▶ Assignment:
Scan the entries that follow and copy out every line containing "calculate".

▶ Record extracts:
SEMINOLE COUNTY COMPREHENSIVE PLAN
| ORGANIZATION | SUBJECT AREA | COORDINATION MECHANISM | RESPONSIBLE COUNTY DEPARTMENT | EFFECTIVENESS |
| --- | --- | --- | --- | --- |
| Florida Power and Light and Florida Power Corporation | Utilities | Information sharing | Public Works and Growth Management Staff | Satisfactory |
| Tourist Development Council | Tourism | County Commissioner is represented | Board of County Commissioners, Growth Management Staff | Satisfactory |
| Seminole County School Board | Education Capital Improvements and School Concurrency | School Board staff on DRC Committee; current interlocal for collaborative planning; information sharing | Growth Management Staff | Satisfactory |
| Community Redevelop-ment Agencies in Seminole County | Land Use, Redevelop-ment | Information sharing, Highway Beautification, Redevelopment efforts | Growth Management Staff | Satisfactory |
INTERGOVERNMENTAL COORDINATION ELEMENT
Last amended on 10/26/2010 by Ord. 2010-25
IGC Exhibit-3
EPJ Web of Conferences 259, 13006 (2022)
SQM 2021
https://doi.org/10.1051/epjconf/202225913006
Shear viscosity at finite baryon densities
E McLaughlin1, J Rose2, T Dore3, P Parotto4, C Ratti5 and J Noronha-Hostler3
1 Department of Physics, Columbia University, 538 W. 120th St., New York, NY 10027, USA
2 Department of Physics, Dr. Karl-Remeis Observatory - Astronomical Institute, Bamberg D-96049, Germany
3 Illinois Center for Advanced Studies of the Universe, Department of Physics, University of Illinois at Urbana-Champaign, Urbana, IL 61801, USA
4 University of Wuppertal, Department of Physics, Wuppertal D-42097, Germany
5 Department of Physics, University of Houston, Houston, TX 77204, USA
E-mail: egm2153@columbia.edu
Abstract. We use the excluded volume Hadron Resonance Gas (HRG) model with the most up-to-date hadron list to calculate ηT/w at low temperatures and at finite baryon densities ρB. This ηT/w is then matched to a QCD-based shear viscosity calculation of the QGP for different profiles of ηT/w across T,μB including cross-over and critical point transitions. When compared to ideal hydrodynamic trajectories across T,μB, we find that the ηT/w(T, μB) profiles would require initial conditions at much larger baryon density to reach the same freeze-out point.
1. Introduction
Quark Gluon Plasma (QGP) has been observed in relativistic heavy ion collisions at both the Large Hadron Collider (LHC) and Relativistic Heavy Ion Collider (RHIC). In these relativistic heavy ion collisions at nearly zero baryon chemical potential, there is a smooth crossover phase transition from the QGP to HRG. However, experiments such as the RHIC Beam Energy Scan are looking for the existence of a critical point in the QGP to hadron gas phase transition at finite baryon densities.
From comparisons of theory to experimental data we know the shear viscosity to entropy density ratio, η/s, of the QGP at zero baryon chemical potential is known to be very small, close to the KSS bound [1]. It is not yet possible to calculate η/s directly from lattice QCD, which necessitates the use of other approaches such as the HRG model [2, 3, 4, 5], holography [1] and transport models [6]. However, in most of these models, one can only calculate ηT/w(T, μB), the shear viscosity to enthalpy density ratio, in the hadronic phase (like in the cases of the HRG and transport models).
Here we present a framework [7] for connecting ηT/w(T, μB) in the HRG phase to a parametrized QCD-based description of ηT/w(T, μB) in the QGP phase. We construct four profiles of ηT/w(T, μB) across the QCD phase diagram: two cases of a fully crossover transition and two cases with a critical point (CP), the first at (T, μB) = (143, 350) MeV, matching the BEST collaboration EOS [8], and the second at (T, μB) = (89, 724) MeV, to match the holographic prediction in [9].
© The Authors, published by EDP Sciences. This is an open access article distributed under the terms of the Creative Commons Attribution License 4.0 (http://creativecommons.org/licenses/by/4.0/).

▶ Exercise output:
Abstract. We use the excluded volume Hadron Resonance Gas (HRG) model with the most up-to-date hadron list to calculate ηT/w at low temperatures and at finite baryon densities ρB. This ηT/w is then matched to a QCD-based shear viscosity calculation of the QGP for different profiles of ηT/w across T,μB including cross-over and critical point transitions. When compared to ideal hydrodynamic trajectories across T,μB, we find that the ηT/w(T, μB) profiles would require initial conditions at much larger baryon density to reach the same freeze-out point.
From comparisons of theory to experimental data we know the shear viscosity to entropy density ratio, η/s, of the QGP at zero baryon chemical potential is known to be very small, close to the KSS bound [1]. It is not yet possible to calculate η/s directly from lattice QCD, which necessitates the use of other approaches such as the HRG model [2, 3, 4, 5], holography [1] and transport models [6]. However, in most of these models, one can only calculate ηT/w(T, μB), the shear viscosity to enthalpy density ratio, in the hadronic phase (like in the cases of the HRG and transport models).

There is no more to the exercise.